Beefy Boxes and Bandwidth Generously Provided by pair Networks
We don't bite newbies here... much
 
PerlMonks  

Re: Looking for ideas on how to optimize this specialized grep

by furry_marmot (Pilgrim)
on Jan 22, 2011 at 00:39 UTC ( #883643=note: print w/ replies, xml ) Need Help??


in reply to Looking for ideas on how to optimize this specialized grep

I can think of a few things. First, read the header block all at once. That will reduce the number of reads to one per file.

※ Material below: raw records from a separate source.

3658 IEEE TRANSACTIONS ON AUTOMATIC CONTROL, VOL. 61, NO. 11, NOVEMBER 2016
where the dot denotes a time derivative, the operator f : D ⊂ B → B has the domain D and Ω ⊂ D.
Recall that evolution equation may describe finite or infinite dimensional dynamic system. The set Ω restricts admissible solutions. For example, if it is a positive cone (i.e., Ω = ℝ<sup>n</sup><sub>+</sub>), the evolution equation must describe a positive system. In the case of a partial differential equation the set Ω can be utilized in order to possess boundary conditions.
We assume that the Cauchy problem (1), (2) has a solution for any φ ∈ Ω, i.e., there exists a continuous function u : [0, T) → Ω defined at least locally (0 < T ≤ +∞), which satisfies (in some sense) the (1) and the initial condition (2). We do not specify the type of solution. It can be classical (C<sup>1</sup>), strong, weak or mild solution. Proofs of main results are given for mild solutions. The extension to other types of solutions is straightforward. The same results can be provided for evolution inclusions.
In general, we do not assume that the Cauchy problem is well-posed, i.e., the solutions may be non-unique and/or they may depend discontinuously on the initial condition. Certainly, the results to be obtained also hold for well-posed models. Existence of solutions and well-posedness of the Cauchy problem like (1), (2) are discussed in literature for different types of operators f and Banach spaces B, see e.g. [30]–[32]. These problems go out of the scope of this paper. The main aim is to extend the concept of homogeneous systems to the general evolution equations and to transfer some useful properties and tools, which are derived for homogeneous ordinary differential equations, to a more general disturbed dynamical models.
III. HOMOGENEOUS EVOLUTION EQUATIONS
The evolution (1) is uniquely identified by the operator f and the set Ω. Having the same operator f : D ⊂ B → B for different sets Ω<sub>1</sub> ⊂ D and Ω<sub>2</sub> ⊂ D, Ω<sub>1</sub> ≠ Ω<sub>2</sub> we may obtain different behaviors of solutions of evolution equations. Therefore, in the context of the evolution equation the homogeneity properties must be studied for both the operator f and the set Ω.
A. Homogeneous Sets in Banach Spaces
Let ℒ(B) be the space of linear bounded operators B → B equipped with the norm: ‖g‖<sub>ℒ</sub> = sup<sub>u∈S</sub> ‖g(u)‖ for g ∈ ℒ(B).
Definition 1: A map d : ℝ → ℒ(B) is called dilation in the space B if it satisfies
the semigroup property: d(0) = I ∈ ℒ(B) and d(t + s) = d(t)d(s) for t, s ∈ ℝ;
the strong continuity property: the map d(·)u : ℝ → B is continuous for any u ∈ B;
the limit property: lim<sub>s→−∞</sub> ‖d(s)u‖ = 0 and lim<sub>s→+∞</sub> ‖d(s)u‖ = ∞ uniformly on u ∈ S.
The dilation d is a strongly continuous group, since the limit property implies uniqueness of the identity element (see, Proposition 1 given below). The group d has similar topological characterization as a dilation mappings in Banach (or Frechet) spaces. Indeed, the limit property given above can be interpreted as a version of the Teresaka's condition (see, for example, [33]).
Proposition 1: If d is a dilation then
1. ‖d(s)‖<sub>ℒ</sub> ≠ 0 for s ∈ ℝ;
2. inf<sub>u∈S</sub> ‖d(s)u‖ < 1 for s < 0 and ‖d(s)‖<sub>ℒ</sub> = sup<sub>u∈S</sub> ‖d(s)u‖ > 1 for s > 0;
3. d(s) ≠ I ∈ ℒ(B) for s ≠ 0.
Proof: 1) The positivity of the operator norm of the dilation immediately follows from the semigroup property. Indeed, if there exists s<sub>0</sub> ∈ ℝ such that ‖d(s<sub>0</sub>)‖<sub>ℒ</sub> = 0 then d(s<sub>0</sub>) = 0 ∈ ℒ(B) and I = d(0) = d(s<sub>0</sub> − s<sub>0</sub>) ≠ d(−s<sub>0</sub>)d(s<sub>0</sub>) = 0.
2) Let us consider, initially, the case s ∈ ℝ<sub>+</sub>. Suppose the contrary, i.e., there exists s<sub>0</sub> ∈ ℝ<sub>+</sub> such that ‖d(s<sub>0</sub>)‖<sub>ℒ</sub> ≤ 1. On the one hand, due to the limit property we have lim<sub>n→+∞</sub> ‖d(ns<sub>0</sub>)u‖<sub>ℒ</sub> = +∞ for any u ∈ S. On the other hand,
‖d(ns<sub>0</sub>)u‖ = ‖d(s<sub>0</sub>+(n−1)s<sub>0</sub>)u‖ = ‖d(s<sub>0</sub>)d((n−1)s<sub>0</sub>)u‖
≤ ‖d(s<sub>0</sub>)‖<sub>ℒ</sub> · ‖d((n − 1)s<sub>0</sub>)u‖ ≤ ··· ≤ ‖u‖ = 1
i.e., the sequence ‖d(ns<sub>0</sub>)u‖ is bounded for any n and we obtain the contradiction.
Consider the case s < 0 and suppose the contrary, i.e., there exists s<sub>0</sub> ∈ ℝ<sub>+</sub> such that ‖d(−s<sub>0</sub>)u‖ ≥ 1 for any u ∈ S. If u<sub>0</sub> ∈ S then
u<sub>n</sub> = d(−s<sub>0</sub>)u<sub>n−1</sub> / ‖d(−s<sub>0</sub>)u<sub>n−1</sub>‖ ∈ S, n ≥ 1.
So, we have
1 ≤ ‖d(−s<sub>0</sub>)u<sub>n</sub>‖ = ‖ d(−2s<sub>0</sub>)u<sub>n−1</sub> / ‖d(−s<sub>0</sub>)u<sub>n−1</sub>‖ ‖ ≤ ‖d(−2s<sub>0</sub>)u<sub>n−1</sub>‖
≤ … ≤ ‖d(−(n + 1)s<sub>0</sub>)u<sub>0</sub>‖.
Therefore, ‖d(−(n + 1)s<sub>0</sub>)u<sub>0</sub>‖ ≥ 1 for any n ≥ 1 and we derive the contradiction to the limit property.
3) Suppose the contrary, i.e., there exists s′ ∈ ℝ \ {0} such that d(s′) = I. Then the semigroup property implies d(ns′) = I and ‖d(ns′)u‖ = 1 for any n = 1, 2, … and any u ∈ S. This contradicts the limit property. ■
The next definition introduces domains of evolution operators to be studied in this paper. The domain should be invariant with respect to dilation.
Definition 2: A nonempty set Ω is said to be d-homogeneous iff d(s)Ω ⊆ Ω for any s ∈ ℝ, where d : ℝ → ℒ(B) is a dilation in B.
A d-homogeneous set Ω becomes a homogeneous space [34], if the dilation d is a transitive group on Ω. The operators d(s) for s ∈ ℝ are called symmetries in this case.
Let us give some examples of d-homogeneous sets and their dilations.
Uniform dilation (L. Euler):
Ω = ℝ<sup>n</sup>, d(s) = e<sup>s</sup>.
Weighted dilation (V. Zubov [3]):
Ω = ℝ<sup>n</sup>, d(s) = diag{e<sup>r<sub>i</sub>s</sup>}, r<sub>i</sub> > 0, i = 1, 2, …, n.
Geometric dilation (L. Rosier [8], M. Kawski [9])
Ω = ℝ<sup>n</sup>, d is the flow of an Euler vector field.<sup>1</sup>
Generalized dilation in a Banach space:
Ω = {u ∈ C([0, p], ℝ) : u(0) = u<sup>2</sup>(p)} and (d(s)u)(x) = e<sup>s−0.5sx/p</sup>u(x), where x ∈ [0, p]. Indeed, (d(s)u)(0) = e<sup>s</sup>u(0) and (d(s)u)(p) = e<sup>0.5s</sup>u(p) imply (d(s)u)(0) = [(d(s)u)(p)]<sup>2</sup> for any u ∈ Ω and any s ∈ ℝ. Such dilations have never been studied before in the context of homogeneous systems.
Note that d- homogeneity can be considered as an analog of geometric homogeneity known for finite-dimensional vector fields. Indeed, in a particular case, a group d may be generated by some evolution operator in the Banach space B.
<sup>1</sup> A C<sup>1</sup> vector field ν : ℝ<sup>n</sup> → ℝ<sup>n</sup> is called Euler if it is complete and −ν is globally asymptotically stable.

Then anchor the regex on the beginning of a line. Specifically, only look on the To: line (I leave the Cc: line, as well as multiple addressees, as an excercise for later) and lose the /s modifier. The regex will fail immediately on any line that doesn't start with To:, only searching for email addresses on the rest of the To: line. This will reduce the number of matches to one per file.

Do a case-insensitive match, rather than lower casing the line. This will be one less operation per file.

#!/usr/bin/perl use strict; use warnings; use File::Find; use YAML::Syck; my %addresses; find(sub { return unless -f $_; open my $fh, '<', $_ or die; local $/ = ''; # "Paragraph" mode, reads a block of text to n +ext \n\n $_ = <$fh>; # Read Header block if (/To:.+\b(andrew\+[^\@\s]+\@[-a-z0-9\.]+)\b/mi) { # /m to ancho +r, /i to ignore case my $addr = $1; # some addresses are in mailing list bounce format if ($addr =~ s/[=\#\%](?:3d)?/@/) { # No need for /xms her +e $addr =~ s/\@[^@]+$//; } $addresses{$addr}++; } close $fh; }, glob($ENV{HOME} . '/Maildir/.misc*')); print Dump \%addresses;
You're using the /x, /m, and /s modifiers already, but I'm not sure you understand how to use them. /x allows you to put in whitespace for clarity, requiring you to use \s to match whitespace.
/To:.+ \b ( andrew\+ [^\@\s]+ \@ [-a-z0-9\.]+ ) \b /mix

The \s is fine in your original code, but you're not actually using any whitespace for clarity, so /x is unneeded.

Same with /s, where . matches newlines as if they were whitespace. For example, in the text below, /upon.+little/s would find a match,

Once upon a time\n
there was a little
prince\n
named Lord Fancypants.\n

while /upon.+little/ would not because . won't match a newline without /s.

Finally, /m allows you to match ^ and $ on a "line" -- that is, after and before a newline embedded in a block of text. So /^there/ would not find a match, while /^there/m would.

Once upon a time\n
there was a little prince\n
named Lord Fancypants.\n

And /^there.+/m would match "there was a little prince", while /^there.+/ms would match

Once upon a time\n
there was a little prince\n
named Lord Fancypants.\n

Similarly, in your substitution,  $addr =~ s/[=\#\%](?:3d)?/@/xms  , you're not using whitespace for clarity, nor are you anchoring on the beginning or end of a line, nor should your match ever go over a newline. I'm not sure if it would make a performance difference, but you could just drop the /xms entirely, as I did above.

I hope this helps.

--marmot


Comment on Re: Looking for ideas on how to optimize this specialized grep
Select or Download Code
Re^2: Looking for ideas on how to optimize this specialized grep
by afresh1 (Hermit) on Jan 24, 2011 at 22:17 UTC

    So you think setting $/ = "\n\n" and ($headers) = <$fh> should be faster? Sounds very interesting.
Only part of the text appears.